Элизабет сжимает губы и теребит край поло. Она смотрит на Тиерсена чуток исподлобья, будто раздумывая, отвечать или нет, а через секунду быстро ложится на постель между ним и Цицеро, вздрогнув, как от холода.
– Серафен говорил, что когда люди любят друг друга, они трахаются. Иногда просто трахаются, без любви. Но если любят – то обязательно.
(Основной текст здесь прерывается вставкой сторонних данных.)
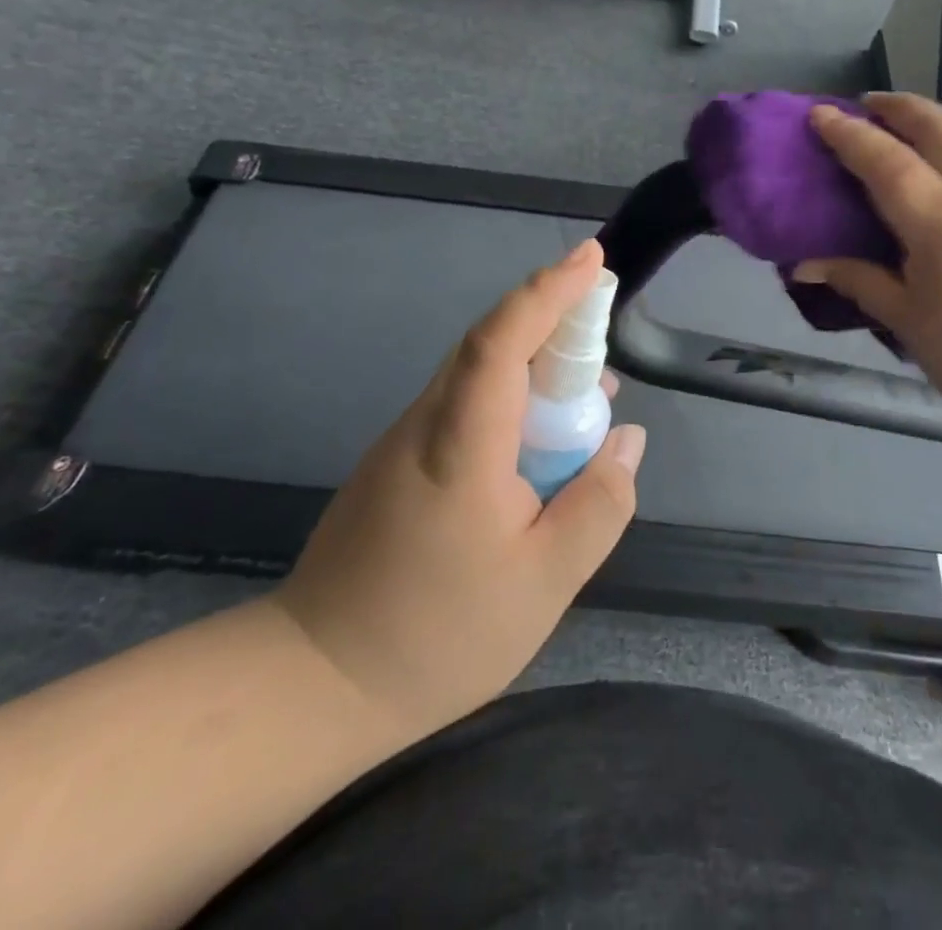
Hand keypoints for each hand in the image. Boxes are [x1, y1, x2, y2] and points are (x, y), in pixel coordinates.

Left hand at [273, 239, 645, 737]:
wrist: (315, 683)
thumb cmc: (437, 635)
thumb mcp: (545, 582)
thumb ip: (598, 505)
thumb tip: (626, 440)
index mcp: (461, 443)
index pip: (501, 340)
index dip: (547, 292)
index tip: (590, 258)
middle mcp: (428, 423)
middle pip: (492, 345)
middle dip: (554, 320)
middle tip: (605, 327)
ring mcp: (406, 440)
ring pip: (480, 376)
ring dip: (537, 365)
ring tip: (590, 392)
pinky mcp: (400, 462)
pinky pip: (467, 406)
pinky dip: (513, 400)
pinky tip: (543, 441)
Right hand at [795, 94, 941, 439]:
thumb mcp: (908, 323)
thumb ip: (858, 281)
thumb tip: (804, 264)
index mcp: (939, 221)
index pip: (883, 160)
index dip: (847, 133)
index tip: (821, 113)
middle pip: (938, 127)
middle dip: (899, 108)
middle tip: (872, 104)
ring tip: (929, 121)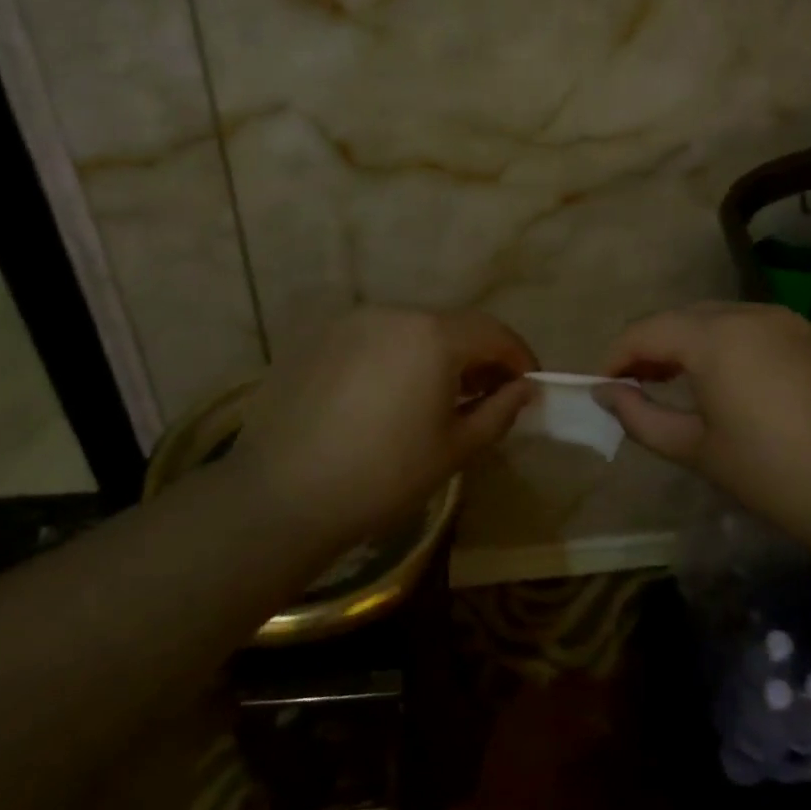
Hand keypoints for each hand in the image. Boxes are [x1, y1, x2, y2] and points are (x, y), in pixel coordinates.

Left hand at [227, 306, 537, 541]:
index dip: (517, 355)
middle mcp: (394, 314)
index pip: (492, 331)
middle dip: (477, 355)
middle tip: (488, 393)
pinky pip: (375, 339)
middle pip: (451, 326)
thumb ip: (498, 411)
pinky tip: (388, 396)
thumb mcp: (454, 449)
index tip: (528, 384)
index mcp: (433, 336)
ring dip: (435, 355)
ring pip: (411, 330)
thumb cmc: (383, 476)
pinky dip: (396, 358)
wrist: (282, 496)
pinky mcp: (320, 339)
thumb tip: (523, 389)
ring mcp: (351, 322)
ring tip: (438, 396)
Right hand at [594, 301, 810, 533]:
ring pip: (724, 319)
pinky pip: (760, 330)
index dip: (617, 355)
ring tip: (685, 382)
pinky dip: (735, 346)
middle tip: (639, 384)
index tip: (604, 385)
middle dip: (655, 346)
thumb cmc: (771, 473)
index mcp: (714, 336)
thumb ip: (639, 416)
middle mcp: (750, 313)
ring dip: (695, 343)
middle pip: (685, 317)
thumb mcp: (695, 449)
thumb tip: (607, 392)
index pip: (647, 330)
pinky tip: (740, 383)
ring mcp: (791, 321)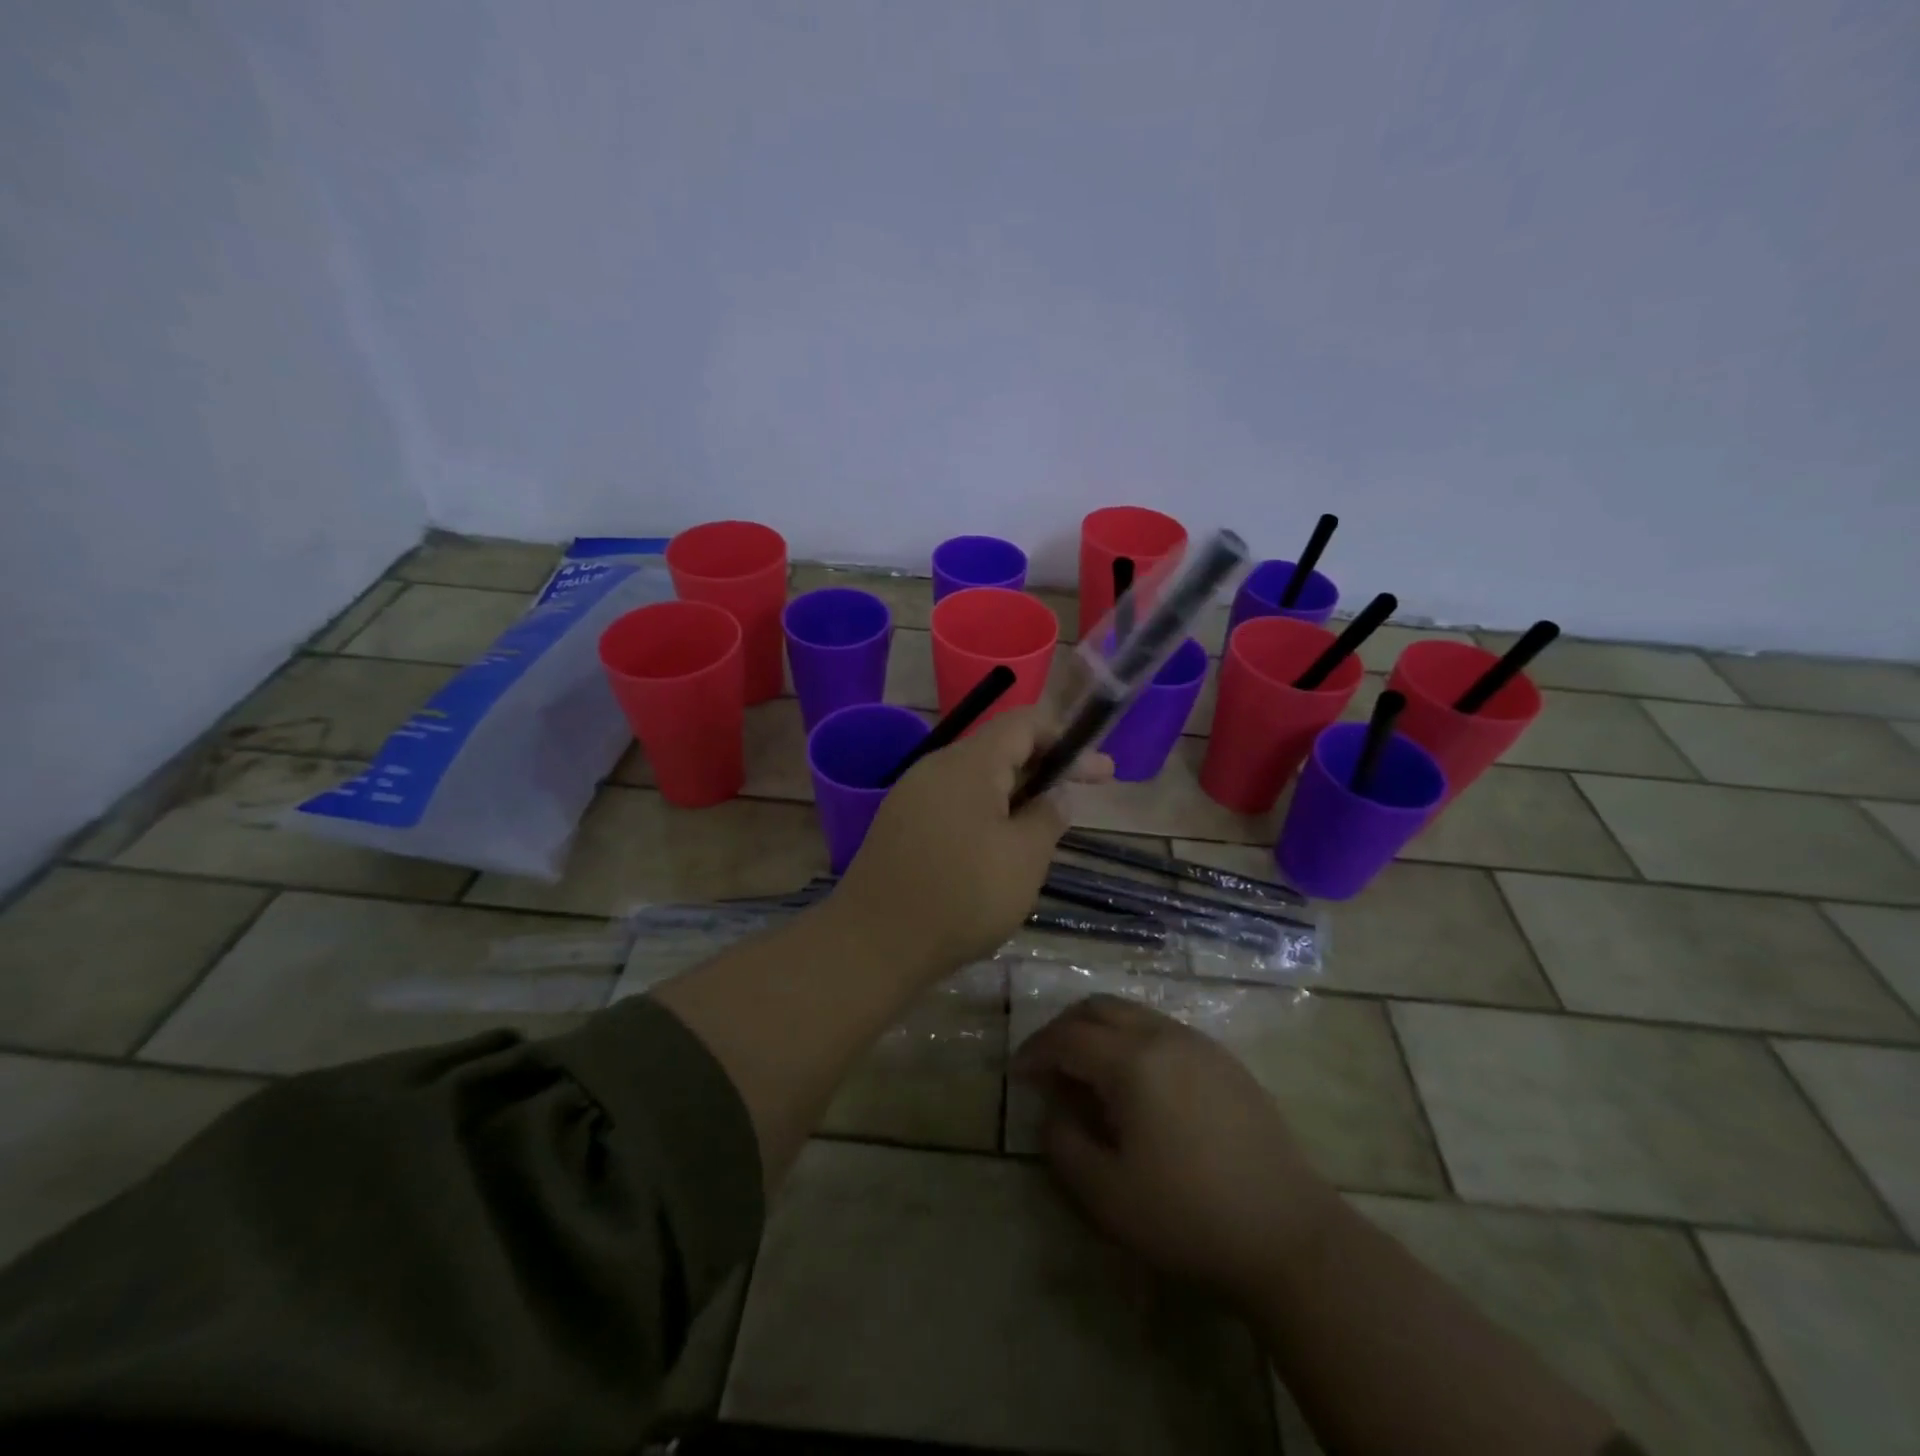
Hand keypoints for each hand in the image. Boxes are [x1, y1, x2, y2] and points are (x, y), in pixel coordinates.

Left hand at [830, 708, 1110, 974]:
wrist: (874, 943)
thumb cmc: (962, 895)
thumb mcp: (1024, 858)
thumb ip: (1047, 816)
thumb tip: (1056, 794)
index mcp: (969, 764)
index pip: (1023, 723)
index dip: (1065, 737)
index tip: (1097, 768)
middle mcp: (936, 768)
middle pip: (999, 749)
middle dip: (1045, 768)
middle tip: (1086, 793)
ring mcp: (913, 796)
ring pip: (977, 780)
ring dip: (1017, 794)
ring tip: (1047, 825)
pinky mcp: (901, 825)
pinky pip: (954, 804)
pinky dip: (987, 813)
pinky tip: (1001, 846)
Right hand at [1014, 995, 1339, 1304]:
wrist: (1288, 1235)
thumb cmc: (1188, 1217)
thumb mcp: (1105, 1194)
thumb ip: (1062, 1142)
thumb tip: (1054, 1107)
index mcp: (1131, 1061)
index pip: (1067, 1037)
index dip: (1035, 1051)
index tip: (1017, 1074)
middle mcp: (1163, 1036)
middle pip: (1099, 1007)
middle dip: (1064, 1029)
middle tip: (1049, 1066)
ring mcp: (1199, 1043)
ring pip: (1133, 1013)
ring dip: (1100, 1031)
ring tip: (1089, 1075)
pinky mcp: (1224, 1060)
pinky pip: (1163, 1029)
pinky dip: (1133, 1040)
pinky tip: (1137, 1085)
– Это Серафен сказал такую умную вещь? – Тиерсен поднимает бровь, ложась на бок, и Элизабет поворачивается лицом к нему. Цицеро наконец-то перестает смеяться и, все еще бормоча что-то себе под нос, шумно зевает и отодвигается от них подальше, отворачиваясь и снова кутаясь в одеяло. Это не значит, что он не будет слушать, но он тоже очень устал сегодня.
– Не очень умную, – Элизабет смотрит в глаза Тиерсену, и это почему-то предельно интимно. – Я не видела, чтобы он любил, когда трахается. И чтобы трахался, когда любит, тоже.
– Думаю, ты многого не видела, – Тиерсен улыбается, но перестает, когда видит, как серьезно и грустно Элизабет смотрит на него.
– Мне холодно, – говорит она с какой-то тяжестью. – Можно мне под одеяло?
– Лиз, послушай…
– А я тогда расскажу тебе секрет про Серафена. Тебе ведь интересно?
– Я не знаю. Смотря какой секрет.
– Я все равно расскажу, – подумав, заявляет Элизабет. – Но обними меня. Мне так холодно.
Обнимать ее Тиерсен не хочет. Но чем быстрее она согреется, тем быстрее уснет и тем быстрее можно будет отнести ее в постель.